The Virtual Ceramics Exhibition is the first of its kind, a totally new concept and one that uses the latest, most sophisticated technology. Through Clayart, the international bulletin board for ceramists, worthwhile and useful information has been exchanged and positive contact made between people of similar interests. This exhibition which the founders of Clayart have been inspired to present, is an extension of this exchange. I felt honoured to be asked to be a part of this initial exhibition.
Selecting the work to be shown was not an easy task. We may never be destined to see the work in the round but, as in a slide show or a catalogue of an exhibition, we see only the photographic image. It became important that the photograph was of the highest quality to do justice to both the work and the exhibition. It is possible that the exhibition will be seen in many countries and over a considerable length of time.

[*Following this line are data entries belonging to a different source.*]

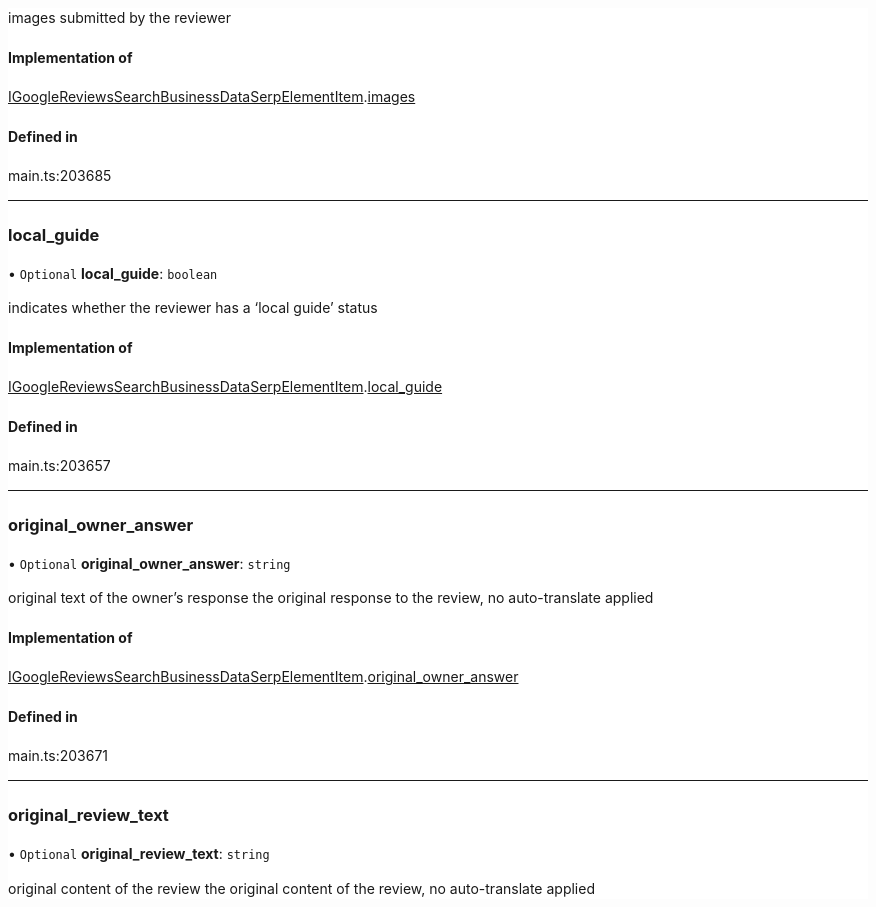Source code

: images submitted by the reviewer

#### Implementation of

[IGoogleReviewsSearchBusinessDataSerpElementItem](../interfaces/IGoogleReviewsSearchBusinessDataSerpElementItem.md).[images](../interfaces/IGoogleReviewsSearchBusinessDataSerpElementItem.md#images)

#### Defined in

main.ts:203685

___

### local\_guide

• `Optional` **local\_guide**: `boolean`

indicates whether the reviewer has a ‘local guide’ status

#### Implementation of

[IGoogleReviewsSearchBusinessDataSerpElementItem](../interfaces/IGoogleReviewsSearchBusinessDataSerpElementItem.md).[local_guide](../interfaces/IGoogleReviewsSearchBusinessDataSerpElementItem.md#local_guide)

#### Defined in

main.ts:203657

___

### original\_owner\_answer

• `Optional` **original\_owner\_answer**: `string`

original text of the owner’s response
the original response to the review, no auto-translate applied

#### Implementation of

[IGoogleReviewsSearchBusinessDataSerpElementItem](../interfaces/IGoogleReviewsSearchBusinessDataSerpElementItem.md).[original_owner_answer](../interfaces/IGoogleReviewsSearchBusinessDataSerpElementItem.md#original_owner_answer)

#### Defined in

main.ts:203671

___

### original\_review\_text

• `Optional` **original\_review\_text**: `string`

original content of the review
the original content of the review, no auto-translate applied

I believe a juror's statement should indicate his or her reasons for the selection of work s to be shown (even if, at the same time, it reveals the bias of the judge.) I am always excited by work that extends an idea or a takes a traditional form and brings a new and contemporary expression to it. Some of the work presented for selection did this and some of the work provoked me to revise my preconceptions or interpretations of what was possible in a particular form, I saw work that showed imagination, skills, the fine use of ceramic materials and processes and some that were simply beautiful. I sought out what I thought to be the intention of the maker, and how well that purpose was resolved.
After viewing the slides several times, an overall standard of quality emerged even though the works were so diverse. Much of the individual work was unfamiliar to me although some of it I had seen in magazine articles and catalogues. When I came to the final choice (including the prerequisite of sufficient photographic quality for scanning as a computer image), it seemed that most fields of ceramic endeavour were covered including decorative, functional, sculptural, architectural and installation works. Connecting the ceramists to the works after the selection, and recognising many of the names from their contributions to Clayart, was of interest to me. Of general interest, perhaps, was that both jurors chose 50 names the same, while each of us chose an equal number of different artists.
I wish the organisers success in this new and imaginative exhibition concept. As well, I thank all those who entered to give others the opportunity to see their work. The long-term results of this exchange will be to the benefit of ceramists everywhere. Good luck to all.